Top of Exercise inputs

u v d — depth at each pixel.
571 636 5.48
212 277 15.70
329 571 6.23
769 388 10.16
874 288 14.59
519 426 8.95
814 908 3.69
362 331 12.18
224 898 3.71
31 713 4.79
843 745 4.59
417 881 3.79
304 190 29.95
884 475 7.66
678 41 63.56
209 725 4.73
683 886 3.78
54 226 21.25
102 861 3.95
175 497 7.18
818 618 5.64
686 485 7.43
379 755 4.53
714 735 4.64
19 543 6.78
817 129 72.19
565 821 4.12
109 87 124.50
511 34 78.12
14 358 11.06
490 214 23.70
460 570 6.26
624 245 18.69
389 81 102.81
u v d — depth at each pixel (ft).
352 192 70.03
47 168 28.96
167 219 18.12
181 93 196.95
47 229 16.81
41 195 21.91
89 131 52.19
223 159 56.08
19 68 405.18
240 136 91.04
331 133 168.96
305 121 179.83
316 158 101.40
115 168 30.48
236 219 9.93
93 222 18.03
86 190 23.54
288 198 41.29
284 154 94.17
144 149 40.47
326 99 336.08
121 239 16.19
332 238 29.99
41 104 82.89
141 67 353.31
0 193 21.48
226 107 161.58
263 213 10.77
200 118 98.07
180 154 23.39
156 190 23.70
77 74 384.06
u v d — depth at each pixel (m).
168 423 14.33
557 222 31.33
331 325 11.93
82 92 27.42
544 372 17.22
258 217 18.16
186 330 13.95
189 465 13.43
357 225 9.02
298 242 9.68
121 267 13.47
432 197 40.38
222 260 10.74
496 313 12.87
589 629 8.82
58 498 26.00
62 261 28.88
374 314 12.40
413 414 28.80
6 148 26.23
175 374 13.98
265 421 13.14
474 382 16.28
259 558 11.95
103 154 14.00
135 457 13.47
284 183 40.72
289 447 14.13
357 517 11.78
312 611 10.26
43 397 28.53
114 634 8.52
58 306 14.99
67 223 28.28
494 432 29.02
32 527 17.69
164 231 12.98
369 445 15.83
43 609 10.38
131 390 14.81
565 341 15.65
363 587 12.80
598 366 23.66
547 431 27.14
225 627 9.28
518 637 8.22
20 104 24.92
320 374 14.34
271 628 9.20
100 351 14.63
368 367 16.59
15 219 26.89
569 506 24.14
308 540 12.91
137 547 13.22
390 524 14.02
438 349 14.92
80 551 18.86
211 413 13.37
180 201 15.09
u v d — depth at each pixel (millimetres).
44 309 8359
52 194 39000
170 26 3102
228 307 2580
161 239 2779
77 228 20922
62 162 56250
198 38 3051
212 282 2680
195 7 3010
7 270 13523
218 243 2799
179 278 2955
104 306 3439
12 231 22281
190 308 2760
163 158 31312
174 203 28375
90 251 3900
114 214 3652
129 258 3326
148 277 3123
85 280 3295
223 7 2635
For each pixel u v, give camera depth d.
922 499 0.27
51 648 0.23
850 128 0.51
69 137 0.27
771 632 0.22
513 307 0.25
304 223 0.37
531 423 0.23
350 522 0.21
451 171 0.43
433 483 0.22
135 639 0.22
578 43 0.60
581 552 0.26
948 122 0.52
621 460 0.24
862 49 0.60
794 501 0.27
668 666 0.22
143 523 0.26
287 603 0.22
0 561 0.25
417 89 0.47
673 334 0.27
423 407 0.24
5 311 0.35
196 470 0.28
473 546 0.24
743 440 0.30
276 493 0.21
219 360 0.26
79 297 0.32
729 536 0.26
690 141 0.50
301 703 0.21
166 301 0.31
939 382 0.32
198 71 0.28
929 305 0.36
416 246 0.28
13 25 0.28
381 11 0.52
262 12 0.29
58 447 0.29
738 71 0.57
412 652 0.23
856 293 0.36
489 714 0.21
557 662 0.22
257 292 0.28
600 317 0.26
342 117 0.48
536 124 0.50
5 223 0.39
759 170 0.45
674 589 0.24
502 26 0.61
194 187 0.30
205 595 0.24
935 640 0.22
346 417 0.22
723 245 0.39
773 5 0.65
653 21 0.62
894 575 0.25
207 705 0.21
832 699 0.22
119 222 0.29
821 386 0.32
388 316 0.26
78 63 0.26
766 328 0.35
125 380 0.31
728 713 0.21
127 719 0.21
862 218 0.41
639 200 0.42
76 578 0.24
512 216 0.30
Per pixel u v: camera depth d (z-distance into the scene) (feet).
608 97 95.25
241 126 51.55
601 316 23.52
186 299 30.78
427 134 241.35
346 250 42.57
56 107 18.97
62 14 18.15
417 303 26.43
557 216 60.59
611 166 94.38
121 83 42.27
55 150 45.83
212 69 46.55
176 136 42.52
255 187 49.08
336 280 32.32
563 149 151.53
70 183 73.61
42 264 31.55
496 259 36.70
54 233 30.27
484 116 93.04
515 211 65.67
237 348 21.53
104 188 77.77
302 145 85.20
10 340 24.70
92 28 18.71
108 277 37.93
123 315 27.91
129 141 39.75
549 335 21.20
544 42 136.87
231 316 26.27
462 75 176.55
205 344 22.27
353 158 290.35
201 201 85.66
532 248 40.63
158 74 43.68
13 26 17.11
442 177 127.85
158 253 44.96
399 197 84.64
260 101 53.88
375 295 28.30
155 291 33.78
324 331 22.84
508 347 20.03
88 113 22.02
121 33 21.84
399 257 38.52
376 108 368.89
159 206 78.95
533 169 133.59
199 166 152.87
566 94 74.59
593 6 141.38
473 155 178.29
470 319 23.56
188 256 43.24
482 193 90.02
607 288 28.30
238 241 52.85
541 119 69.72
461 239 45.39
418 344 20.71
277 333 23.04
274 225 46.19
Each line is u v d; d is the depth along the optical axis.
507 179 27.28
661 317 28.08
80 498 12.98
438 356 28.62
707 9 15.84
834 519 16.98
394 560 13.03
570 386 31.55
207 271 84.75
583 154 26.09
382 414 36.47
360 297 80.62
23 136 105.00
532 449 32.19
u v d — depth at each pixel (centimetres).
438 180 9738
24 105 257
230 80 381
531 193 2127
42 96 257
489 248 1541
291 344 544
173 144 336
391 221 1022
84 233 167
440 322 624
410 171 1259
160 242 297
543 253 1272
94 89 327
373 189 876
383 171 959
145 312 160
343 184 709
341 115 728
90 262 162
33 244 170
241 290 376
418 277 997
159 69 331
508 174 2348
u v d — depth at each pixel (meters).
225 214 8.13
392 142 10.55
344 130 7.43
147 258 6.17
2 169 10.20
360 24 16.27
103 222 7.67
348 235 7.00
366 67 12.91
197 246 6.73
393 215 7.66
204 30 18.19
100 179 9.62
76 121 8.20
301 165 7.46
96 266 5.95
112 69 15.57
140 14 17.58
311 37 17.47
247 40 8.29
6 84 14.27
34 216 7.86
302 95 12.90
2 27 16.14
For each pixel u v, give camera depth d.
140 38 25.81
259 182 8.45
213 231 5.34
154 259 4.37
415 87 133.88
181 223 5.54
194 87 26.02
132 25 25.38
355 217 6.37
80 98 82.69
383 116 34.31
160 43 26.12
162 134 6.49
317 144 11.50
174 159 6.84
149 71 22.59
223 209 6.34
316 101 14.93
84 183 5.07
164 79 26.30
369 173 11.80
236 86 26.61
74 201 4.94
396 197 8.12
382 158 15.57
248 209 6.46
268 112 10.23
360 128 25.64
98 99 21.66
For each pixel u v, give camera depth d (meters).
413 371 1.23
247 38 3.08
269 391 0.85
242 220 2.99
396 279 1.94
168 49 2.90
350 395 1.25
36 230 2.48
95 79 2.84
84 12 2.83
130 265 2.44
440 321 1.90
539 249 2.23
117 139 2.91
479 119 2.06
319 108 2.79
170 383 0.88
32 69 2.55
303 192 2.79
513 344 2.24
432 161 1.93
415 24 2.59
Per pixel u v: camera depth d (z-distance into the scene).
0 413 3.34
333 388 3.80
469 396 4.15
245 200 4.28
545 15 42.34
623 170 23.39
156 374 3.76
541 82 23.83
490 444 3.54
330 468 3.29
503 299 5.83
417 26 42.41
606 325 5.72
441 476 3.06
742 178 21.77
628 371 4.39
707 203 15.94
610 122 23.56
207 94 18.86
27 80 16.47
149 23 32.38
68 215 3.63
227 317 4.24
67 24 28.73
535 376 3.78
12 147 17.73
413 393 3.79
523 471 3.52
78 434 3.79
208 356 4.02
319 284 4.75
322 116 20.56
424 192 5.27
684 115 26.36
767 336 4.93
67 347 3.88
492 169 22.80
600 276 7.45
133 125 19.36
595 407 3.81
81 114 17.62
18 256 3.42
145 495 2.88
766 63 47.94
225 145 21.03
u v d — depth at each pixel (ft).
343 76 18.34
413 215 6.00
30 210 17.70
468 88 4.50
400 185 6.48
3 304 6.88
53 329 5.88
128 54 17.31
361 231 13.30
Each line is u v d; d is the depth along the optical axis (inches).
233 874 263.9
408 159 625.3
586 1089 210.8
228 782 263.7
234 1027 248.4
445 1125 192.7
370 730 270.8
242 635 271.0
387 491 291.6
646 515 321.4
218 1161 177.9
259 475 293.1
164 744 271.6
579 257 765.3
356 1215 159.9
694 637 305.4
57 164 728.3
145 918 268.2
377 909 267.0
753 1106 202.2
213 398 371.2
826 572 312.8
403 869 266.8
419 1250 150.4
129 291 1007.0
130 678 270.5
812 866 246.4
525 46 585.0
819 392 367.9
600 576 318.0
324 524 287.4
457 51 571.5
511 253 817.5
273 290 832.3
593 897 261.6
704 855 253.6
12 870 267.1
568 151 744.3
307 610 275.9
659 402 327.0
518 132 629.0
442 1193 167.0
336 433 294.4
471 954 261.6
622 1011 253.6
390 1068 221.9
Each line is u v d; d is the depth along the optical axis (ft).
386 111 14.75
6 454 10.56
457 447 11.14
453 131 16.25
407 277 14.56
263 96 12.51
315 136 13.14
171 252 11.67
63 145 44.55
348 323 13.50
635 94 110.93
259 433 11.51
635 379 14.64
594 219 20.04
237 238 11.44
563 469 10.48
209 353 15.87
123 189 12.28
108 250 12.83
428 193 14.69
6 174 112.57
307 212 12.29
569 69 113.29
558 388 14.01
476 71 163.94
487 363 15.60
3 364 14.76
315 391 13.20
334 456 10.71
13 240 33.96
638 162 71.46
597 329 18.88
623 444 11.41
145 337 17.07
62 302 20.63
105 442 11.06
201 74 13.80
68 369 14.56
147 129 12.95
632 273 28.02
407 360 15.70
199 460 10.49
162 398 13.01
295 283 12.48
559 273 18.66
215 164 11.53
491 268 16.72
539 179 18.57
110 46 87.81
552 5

Bottom of Exercise inputs

## Work item
Copy out, exactly and alone, the lines of the entries above between the ones holding "140 38 25.81" and "400 185 6.48", inclusive.

## Written response
140 38 25.81
259 182 8.45
213 231 5.34
154 259 4.37
415 87 133.88
181 223 5.54
194 87 26.02
132 25 25.38
355 217 6.37
80 98 82.69
383 116 34.31
160 43 26.12
162 134 6.49
317 144 11.50
174 159 6.84
149 71 22.59
223 209 6.34
316 101 14.93
84 183 5.07
164 79 26.30
369 173 11.80
236 86 26.61
74 201 4.94
396 197 8.12
382 158 15.57
248 209 6.46
268 112 10.23
360 128 25.64
98 99 21.66
For each pixel u v, give camera depth d (meters).
413 371 1.23
247 38 3.08
269 391 0.85
242 220 2.99
396 279 1.94
168 49 2.90
350 395 1.25
36 230 2.48
95 79 2.84
84 12 2.83
130 265 2.44
440 321 1.90
539 249 2.23
117 139 2.91
479 119 2.06
319 108 2.79
170 383 0.88
32 69 2.55
303 192 2.79
513 344 2.24
432 161 1.93
415 24 2.59
Per pixel u v: camera depth d (z-distance into the scene).
0 413 3.34
333 388 3.80
469 396 4.15
245 200 4.28
545 15 42.34
623 170 23.39
156 374 3.76
541 82 23.83
490 444 3.54
330 468 3.29
503 299 5.83
417 26 42.41
606 325 5.72
441 476 3.06
742 178 21.77
628 371 4.39
707 203 15.94
610 122 23.56
207 94 18.86
27 80 16.47
149 23 32.38
68 215 3.63
227 317 4.24
67 24 28.73
535 376 3.78
12 147 17.73
413 393 3.79
523 471 3.52
78 434 3.79
208 356 4.02
319 284 4.75
322 116 20.56
424 192 5.27
684 115 26.36
767 336 4.93
67 347 3.88
492 169 22.80
600 276 7.45
133 125 19.36
595 407 3.81
81 114 17.62
18 256 3.42
145 495 2.88
766 63 47.94
225 145 21.03
u v d — depth at each pixel (ft).
343 76 18.34
413 215 6.00
30 210 17.70
468 88 4.50
400 185 6.48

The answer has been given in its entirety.